EveryZing’s underlying technology is composed of two basic technologies from Boston-based BBN. The core speech-to-text system, called Byblos, has been funded by $50 million of research money based on a series of government grants over the past five years, says Wilde. Using probabilistic machine learning algorithms, the system takes one minute to convert each minute of audio content into text.
The second part of the technology, says Wilde, is the algorithms that process the content of the text. BBN’s natural language technology contains huge stores of phrases and words for context, which helps it make sense of a video. For instance, a news segment about health might use language that’s specific to the medical field. In this case, the system would be able to recognize certain obscure words. Understanding the meaning of the text is a powerful tool, says Wilde, because it lets EveryZing provide high-level concepts to users so that they can fine-tune their search. And importantly, it enables the company to pair targeted ads with the right content.

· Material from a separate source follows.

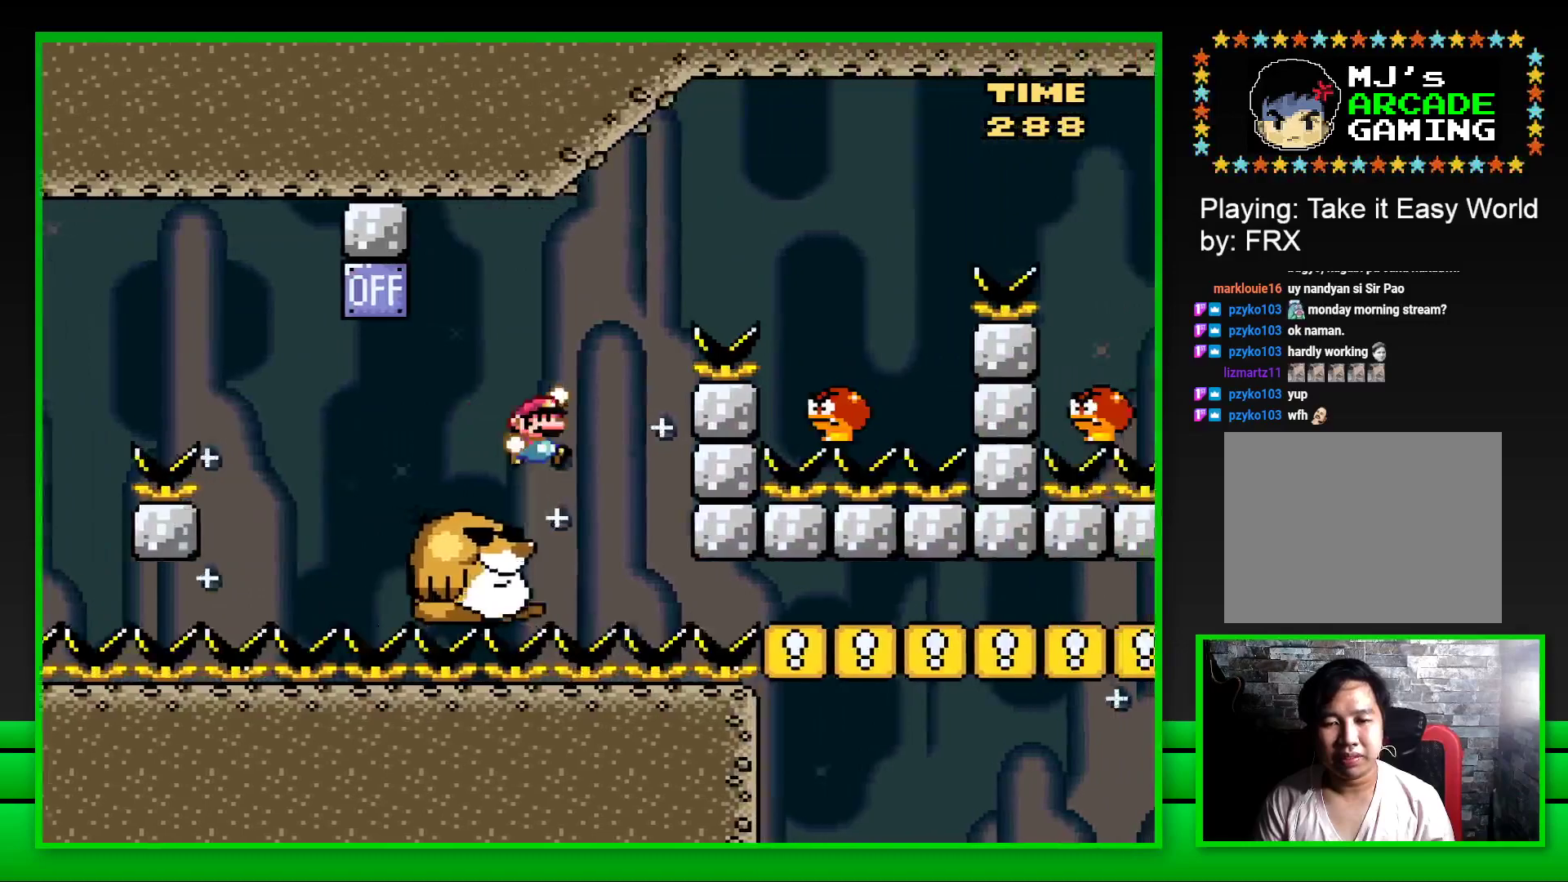
{"buttons": ["CROSS", "SQUARE", "DPAD_LEFT"], "left_stick": "center", "right_stick": "center", "events": [[383, "CROSS", "up"], [417, "DPAD_RIGHT", "up"], [483, "DPAD_LEFT", "down"], [500, "CROSS", "down"]]}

The time is right for a video search engine with these capabilities, says Carnegie Mellon’s Stern. “Video is a much more compelling and entertaining medium than just plain text,” he says, and now so much of it is available on the Internet. He adds that BBN’s 80 percent accuracy is “really quite a feat,” and it should be adequate for searching the troves of content online.
While the technology is good, it’s not perfect, says EveryZing’s Wilde. The accuracy drops when background music is present and if there are multiple people talking at once. But for the infotainment and news market that the company is targeting right now, the technology should offer a significant improvement over what’s currently available, he says. “I think we’ll look back in a couple of years and say, ‘Of course the content of multimedia files needs to be searchable,’” says Wilde. “It’d be as if the Web pages could only be searched by title and tag.”